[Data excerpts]
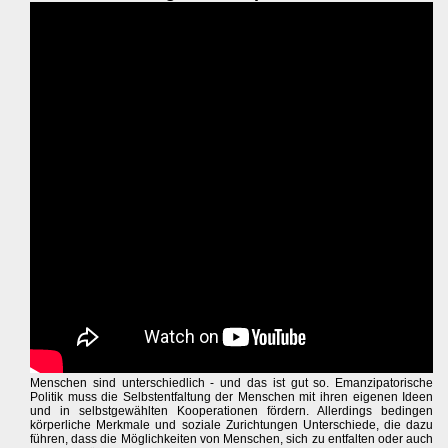
Menschen sind unterschiedlich - und das ist gut so. Emanzipatorische
Politik muss die Selbstentfaltung der Menschen mit ihren eigenen Ideen
und in selbstgewählten Kooperationen fördern. Allerdings bedingen
körperliche Merkmale und soziale Zurichtungen Unterschiede, die dazu
führen, dass die Möglichkeiten von Menschen, sich zu entfalten oder auch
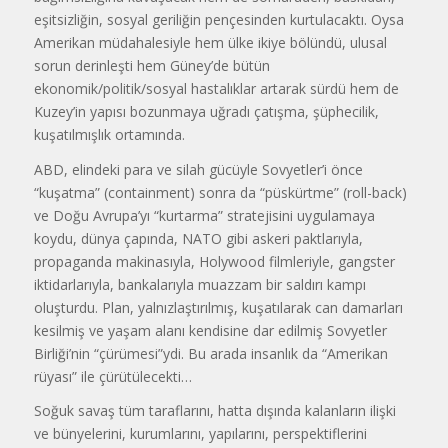
eşitsizliğin, sosyal geriliğin pençesinden kurtulacaktı. Oysa
Amerikan müdahalesiyle hem ülke ikiye bölündü, ulusal
sorun derinleşti hem Güney’de bütün
ekonomik/politik/sosyal hastalıklar artarak sürdü hem de
Kuzey’in yapısı bozunmaya uğradı çatışma, şüphecilik,
kuşatılmışlık ortamında.
ABD, elindeki para ve silah gücüyle Sovyetler’i önce
“kuşatma” (containment) sonra da “püskürtme” (roll-back)
ve Doğu Avrupa’yı “kurtarma” stratejisini uygulamaya
koydu, dünya çapında, NATO gibi askeri paktlarıyla,
propaganda makinasıyla, Holywood filmleriyle, gangster
iktidarlarıyla, bankalarıyla muazzam bir saldırı kampı
oluşturdu. Plan, yalnızlaştırılmış, kuşatılarak can damarları
kesilmiş ve yaşam alanı kendisine dar edilmiş Sovyetler
Birliği’nin “çürümesi”ydi. Bu arada insanlık da “Amerikan
rüyası” ile çürütülecekti…
Soğuk savaş tüm taraflarını, hatta dışında kalanların ilişki
ve bünyelerini, kurumlarını, yapılarını, perspektiflerini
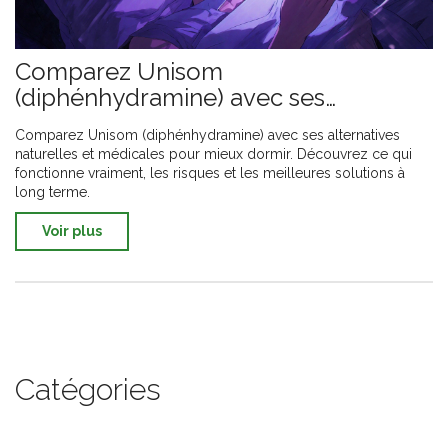
Comparez Unisom
(diphénhydramine) avec ses
alternatives pour mieux dormir
Comparez Unisom (diphénhydramine) avec ses alternatives
naturelles et médicales pour mieux dormir. Découvrez ce qui
fonctionne vraiment, les risques et les meilleures solutions à
long terme.
Voir plus
Catégories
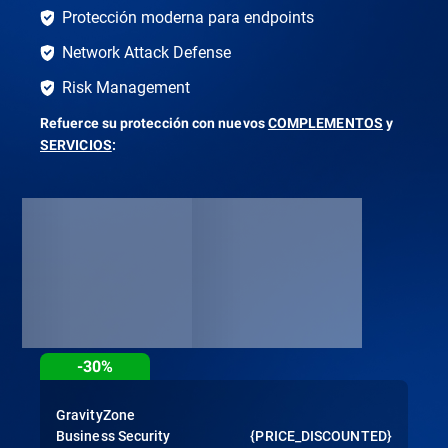
Protección moderna para endpoints
Network Attack Defense
Risk Management
Refuerce su protección con nuevos
COMPLEMENTOS
y
SERVICIOS
:
-30%
GravityZone
Business Security
{PRICE_DISCOUNTED}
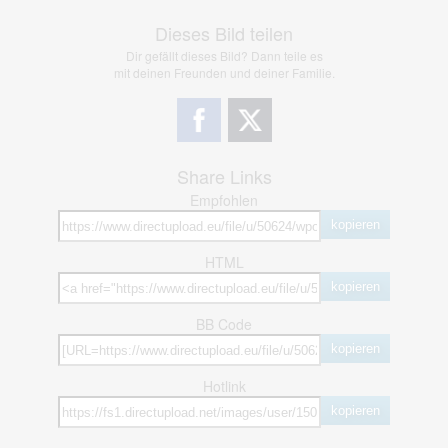
Dieses Bild teilen
Dir gefällt dieses Bild? Dann teile es
mit deinen Freunden und deiner Familie.
Share Links
Empfohlen
kopieren
HTML
kopieren
BB Code
kopieren
Hotlink
kopieren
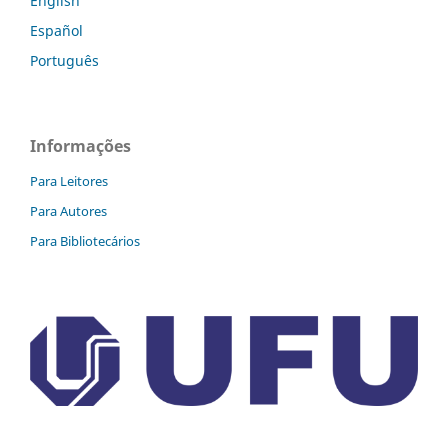
English
Español
Português
Informações
Para Leitores
Para Autores
Para Bibliotecários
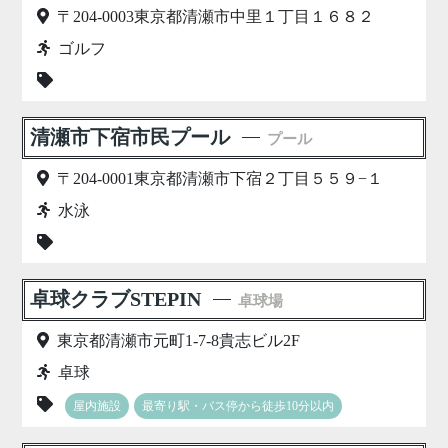
〒204-0003東京都清瀬市中里１丁目１６８２
ゴルフ
清瀬市下宿市民プール
プール
〒204-0001東京都清瀬市下宿２丁目５５９−１
水泳
卓球クラブSTEPIN
卓球場
東京都清瀬市元町1-7-8貴志ビル2F
卓球
屋内施設
最寄り駅・バス停から徒歩10分以内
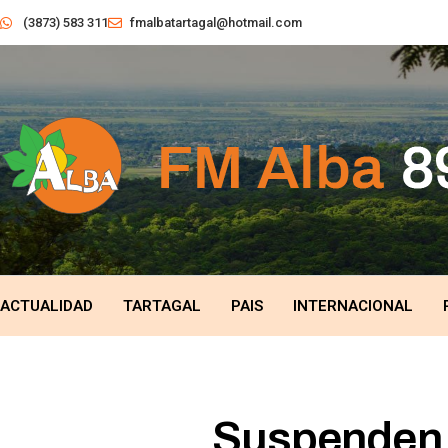
(3873) 583 311
fmalbatartagal@hotmail.com
ACTUALIDAD
TARTAGAL
PAIS
INTERNACIONAL
Suspenden e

> _WHAT NEEDS TO BE DONE_: Work out how many lines of the data above contain the string "Amerikan" and give the number alone.

> _EXPECTED ANSWER_: 2